Markers of endoplasmic reticulum (ER) stress are higher in the plantaris muscle following functional overload (FO). (A) Representative western blot of ER stress markers BiP, PDI, and CHOP in WT mice after no treatment (Con) and 1, 3, 7, and 14 days of FO. (B) Quantification of the western blots for BiP (open bars), PDI (gray bars), and CHOP (black bars). A ponceau stain of the membrane was used to normalize protein expression. Data are expressed as a percentage of the respective control value for each protein (mean ± SD, n = 4–6/group). ^*P < 0.05 vs. control expression for each protein, ^#P < 0.05 CHOP vs. BiP, or PDI at given time point.

Figure 4

Functional overload (FO) induces a proteolytic response in the plantaris muscle. mRNA expression of (A) MuRF1, (B) MAFbx, and (C) FOXO1, and FOXO3a was measured in WT mice following no treatment (Con) and FO for 1, 3, 7, or 14 days.
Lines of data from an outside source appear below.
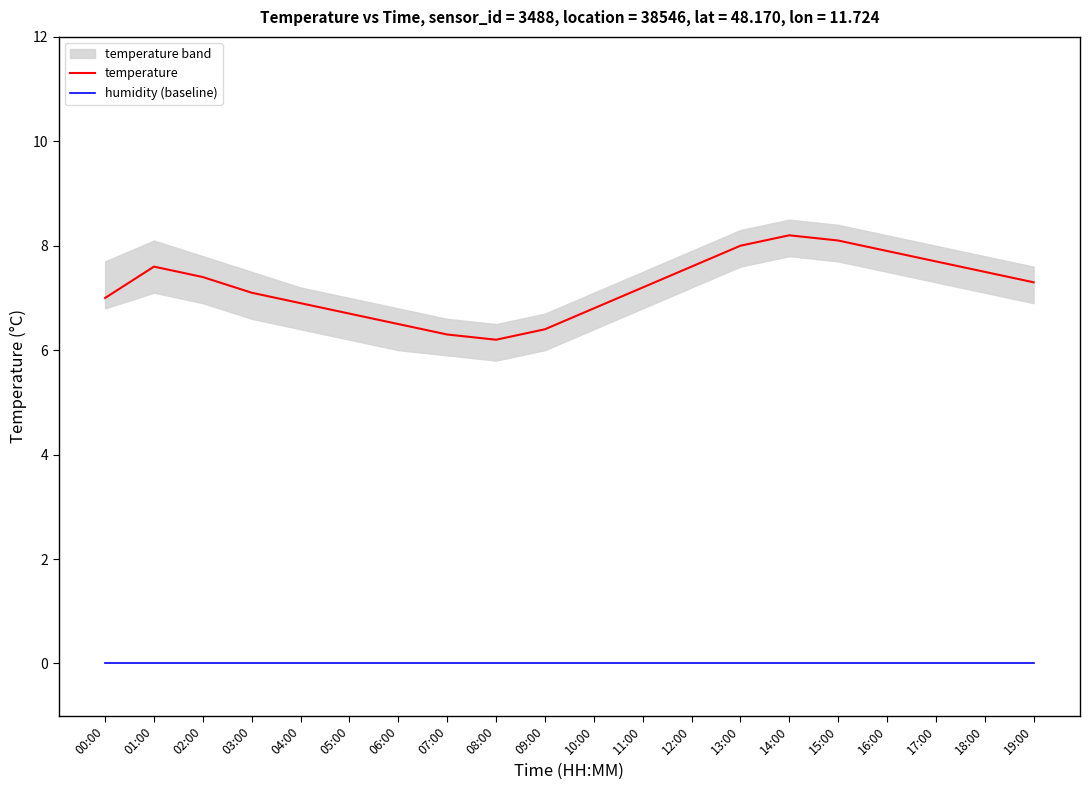

Which category has the highest value across all series?

14:00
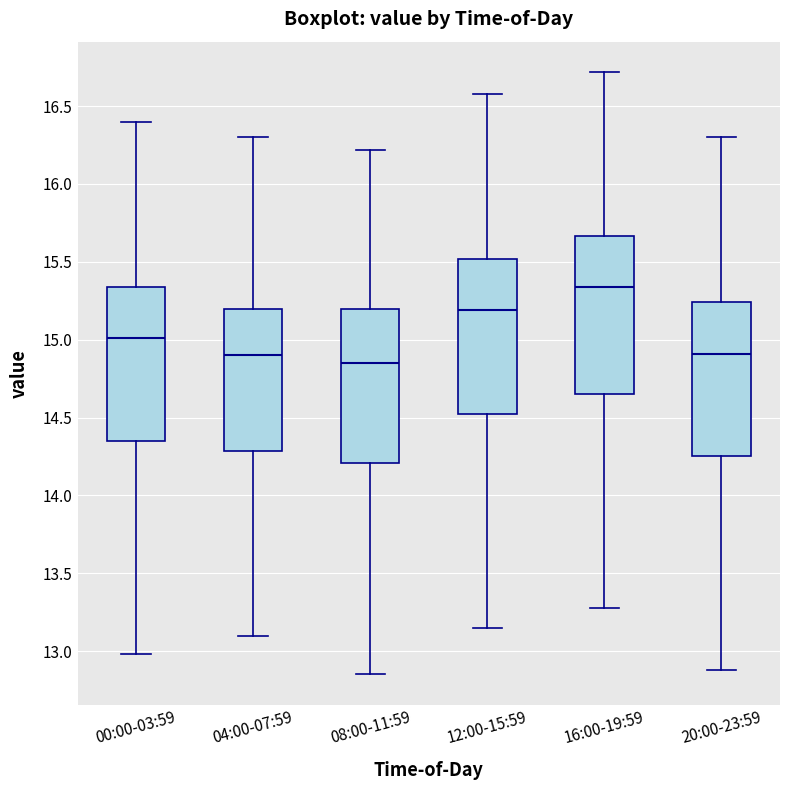

Where is the upper edge of the box for 12:00-15:59 on the y-axis? The values are not printed on the chart, so give them approximately, as read against the axis.

15.50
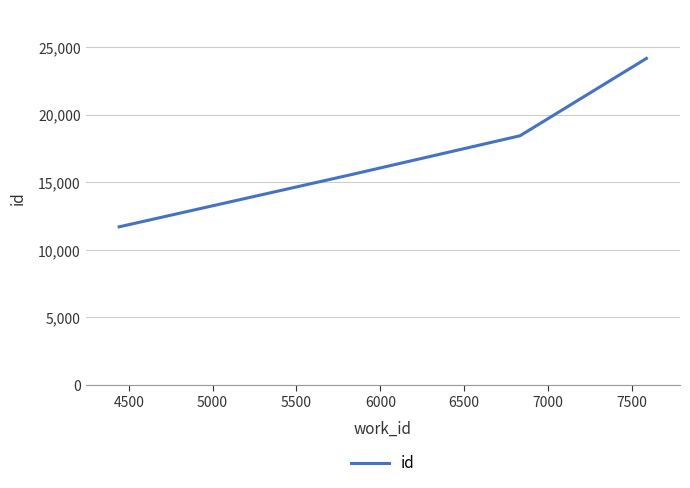

What is the difference between the maximum and minimum values?

12471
Expression values were normalized to GAPDH and are expressed as a fold change (mean ± SD) relative to control (n = 7/group) ^*P < 0.05 vs. control mRNA expression. Activity of the β5 subunit of the 20S (D) and 26S (E) proteasome was assessed by fluorometric assay in WT mice following no treatment (Con) and FO for 1, 3, 7, or 14 days. Data is expressed as a percentage of the control value (mean ± SD, n = 5–8/group). ^*P < 0.05 vs. control proteolytic activity.

Figure 5

Response of MuRF1 and MAFbx KO mice to functional overload (FO). Growth of the plantaris muscle was calculated after 14 days of FO in male and female WT, MuRF1 KO, and MAFbx KO mice and expressed as absolute wet weight (mg). Measurements were made in untreated control [white (WT) or blue hatched (KO) bars] and overloaded [black (WT) and blue (KO) bars] muscles. Data are expressed as mean ± s.e.m and group size is indicated in each bar. ^*P < 0.05 vs. control; ^#P < 0.05 vs. WT FO.

Figure 6

Proteasome activity increases in MuRF1 and MAFbx null (KO) mice after 14 days of functional overload (FO). Proteolytic activity of the β5 subunit of the 20S (A) and 26S (B) proteasome was assessed by fluorometric assay in MuRF1 and MAFbx KO mice after no treatment (Con, open bars) or 14 days of functional overload (14d FO, black bars). Data are expressed as a percentage of each respective control value (mean ± SD, n = 4–6/group). ^*P < 0.05 vs. control.